The Sihpol Verdict
A jury instructs Eliot Spitzer on the rule of law.
Friday, June 10, 2005 12:01 a.m.
The world is discovering why New York Attorney General Eliot Spitzer has been so reluctant to take his business targets into an actual courtroom. A jury of regular men and women might be inclined to instruct him in securities law and the concept of criminal intent.
Mr. Spitzer received precisely such an education yesterday, when a jury found former Bank of America broker Theodore C. Sihpol not guilty on 29 counts, including several of grand larceny, related to after-hours mutual fund trading. The judge declared a mistrial on four other counts in which a single juror had held out for conviction. Mr. Spitzer must now decide whether to retry the case on those four counts. But given the magnitude of his repudiation, and the suffering his office has already imposed on Mr. Sihpol, a prosecutor with any sense of decency would throw in the towel.
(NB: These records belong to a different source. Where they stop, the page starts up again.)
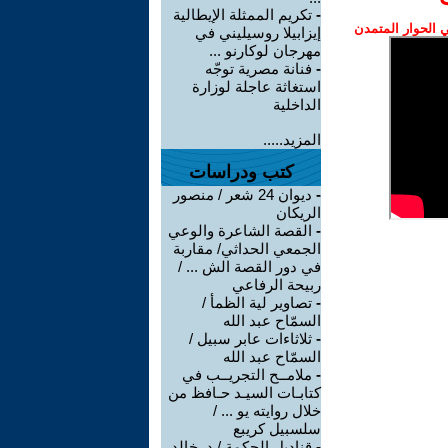
-
تكريم الممثلة الإيطالية
الحوار المتمدن
إيزابيلا روسيليني في
مهرجان لوكارنو ...
-
فنانة مصرية توجّه
استغاثة عاجلة لوزارة
الداخلية
المزيد.....
كتب ودراسات
-
ديوان 24 شعر / منصور
الريكان
-
القصة الشاعرة والوعي
الجمعي الحداثي/ مقاربة
في دور القصة الش ... /
ربيحة الرفاعي
-
تصاوير لية الظمأ /
السمّاح عبد الله
-
ثلاثاءات عابر سبيل /
السمّاح عبد الله
-
ملامــح التجريــب في
كتابـات السيـد حـافظ من
خلال روايته يو ... /
سلسبيل كريبع
-
قناديل الحكمة / د. خالد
Mr. Sihpol is the exception to the usual Spitzer rule of using strong-arm tactics to coerce settlements out of business. The Attorney General has become famous for assailing a business practice that is either controversial or legally ambiguous, and then using leaks via the media and the threat of indictment or the destruction of an entire company to force his targets to surrender.
In the case of mutual fund "late trading," that tactic worked with Bank of America and Canary Capital, the hedge fund whose trades Mr. Sihpol had helped execute. But when Mr. Sihpol, a mid-level functionary, refused a plea offer that included jail time, the Attorney General came down on him like J. Edgar Hoover on John Dillinger, with multiple counts and potential jail time of up to 30 years.
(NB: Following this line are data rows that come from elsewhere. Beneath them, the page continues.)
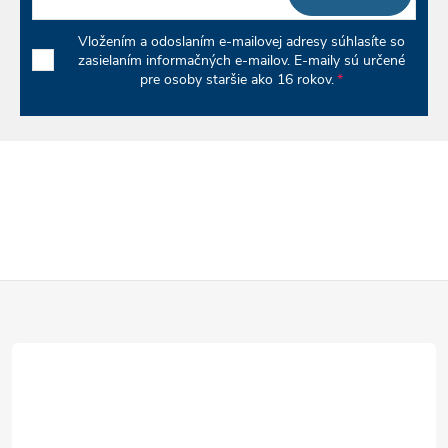
Vložením a odoslaním e-mailovej adresy súhlasíte so
zasielaním informačných e-mailov. E-maily sú určené
pre osoby staršie ako 16 rokov.
Z
á
p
This led Mr. Spitzer into the terra incognita of a jury trial, where he'd have to prove to a dozen men and women that "late trading" was illegal. In the normal course of things, mutual funds are valued once a day, in a price known as the Net Asset Value (NAV), usually after the New York market closes at 4 p.m. Mr. Spitzer argued that Mr. Sihpol, who had been helping Canary execute trades at the same-day price even after the 4 p.m. close, was a felon.
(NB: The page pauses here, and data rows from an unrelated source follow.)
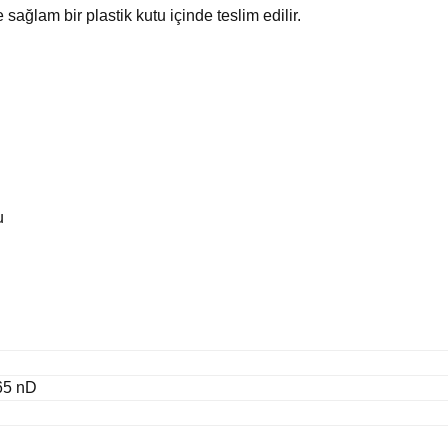
e sağlam bir plastik kutu içinde teslim edilir.
u
465 nD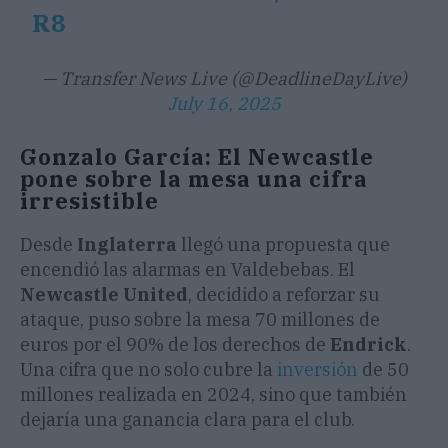
R8
— Transfer News Live (@DeadlineDayLive)
July 16, 2025
Gonzalo García: El Newcastle
pone sobre la mesa una cifra
irresistible
Desde
Inglaterra
llegó una propuesta que
encendió las alarmas en Valdebebas. El
Newcastle United
, decidido a reforzar su
ataque, puso sobre la mesa 70 millones de
euros por el 90% de los derechos de
Endrick
.
Una cifra que no solo cubre la
inversión
de 50
millones realizada en 2024, sino que también
dejaría una ganancia clara para el club.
Mr. Spitzer's public declarations had made the case seem a sure thing, and even we were inclined to think that on mutual funds he might be right. But Mr. Sihpol's attorneys argued that nowhere in the pertinent law, the Investment Company Act, is there any mention of "late trading" or "4 p.m." Rather, the law says only that trades can't be made after the NAV is "next computed." As it happens, many current-day NAVs are not set until approximately 5:30 p.m. Mr. Sihpol's manual trade tickets were received before that time.
This helps explain why Mr. Sihpol had done his work entirely in the open, and with the approval of superiors. His attorneys argued that what Mr. Spitzer had called criminal--"late trading"--was in fact accepted practice, with no law prohibiting it. And, as it happens, in November of 2003 the director of the SEC's enforcement division testified before Congress that more than 25% of broker-dealers responding to an SEC survey had reported that customers had placed or confirmed mutual fund orders after 4 p.m. and received the same-day price. The SEC later termed that estimate "conservative."
Smaller firms actually advertised their ability to do post-4 p.m. trades, while leading law firms, including Akin Gump and Piper Marbury, advised their clients that such trading was permissible so long as they got the order in before the new computation. Prior to Mr. Spitzer's September 2003 indictment of Mr. Sihpol, there had never been any SEC enforcement proceeding or other criminal prosecution based on so-called "late trading."
Only after Mr. Sihpol was charged did the SEC propose a rule to create a "hard" 4 p.m. cutoff. Within a few months it had reported that the proposal had received a record number of comments, "[t]he most pervasive theme [being] that people do not like the proposal." No kidding. No wonder Mr. Sihpol's defense team was confident enough of its case that it didn't call a single witness.
Mr. Spitzer's real mistake here, paradoxically, may have been taking on the little guy. Corporations are all too willing to settle with prosecutors, because their reputational risk from going to trial is greater than paying a fine and giving Mr. Spitzer his "victory." We've seen this with the big Wall Street investment banks and more recently Marsh & McLennan. In this case, Edward Stern, the former head of Canary Capital and a member of one of America's wealthiest families, paid a $40 million settlement to make Mr. Spitzer go away.
However, Mr. Sihpol had his freedom to lose. In addition to fighting Mr. Spitzer, he had to sue his former employer, Bank of America, to pay his legal fees. (According to his lawsuit, the bank sought to check with Mr. Spitzer before it originally decided not to pay.) One lesson here is that juries, forced to make a decision about a defendant's fate, want to make sure that the alleged behavior is in fact criminal. Prosecution by press release won't do in court.
The Justice Department has understood this, and has built a record in business fraud cases that has held up in court on Enron, WorldCom and Adelphia. Mr. Spitzer, by contrast, has used New York's overbroad Martin Act to prosecute financial cases of dubious legal merit. Business fraud deserves to be prosecuted, but the criminalization of widely accepted business practices ex post facto is both unjust and offensive to the rule of law. Congratulations to Mr. Sihpol and his jury for reminding Eliot Spitzer that to be convicted of a crime in America you should first have to break the law.